# Task directions
Can you reproduce the items word for word, starting with the line that contains "Is the door" and going on through the end of the items?

# Information provided

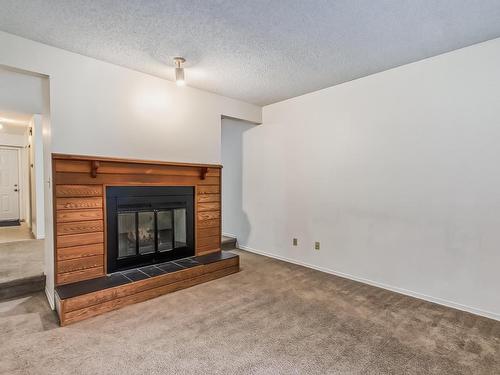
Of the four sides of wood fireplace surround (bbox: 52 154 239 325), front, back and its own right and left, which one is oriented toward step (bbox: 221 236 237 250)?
left

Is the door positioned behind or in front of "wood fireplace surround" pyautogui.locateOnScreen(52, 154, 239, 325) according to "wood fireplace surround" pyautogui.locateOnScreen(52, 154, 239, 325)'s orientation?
behind

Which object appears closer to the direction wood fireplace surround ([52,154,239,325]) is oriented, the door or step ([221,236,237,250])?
the step

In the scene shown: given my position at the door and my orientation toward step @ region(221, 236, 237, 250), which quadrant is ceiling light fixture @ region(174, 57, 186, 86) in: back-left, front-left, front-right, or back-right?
front-right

# Answer for the task
Is the door positioned behind or in front of "wood fireplace surround" pyautogui.locateOnScreen(52, 154, 239, 325) according to "wood fireplace surround" pyautogui.locateOnScreen(52, 154, 239, 325)'s orientation?
behind

Which object appears closer to the direction wood fireplace surround ([52,154,239,325]) is oriented, the door or step ([221,236,237,250])?
the step

In the scene shown: given my position at the door and my orientation toward step @ region(221, 236, 237, 250), which quadrant is ceiling light fixture @ region(174, 57, 186, 86) in: back-left, front-left, front-right, or back-right?
front-right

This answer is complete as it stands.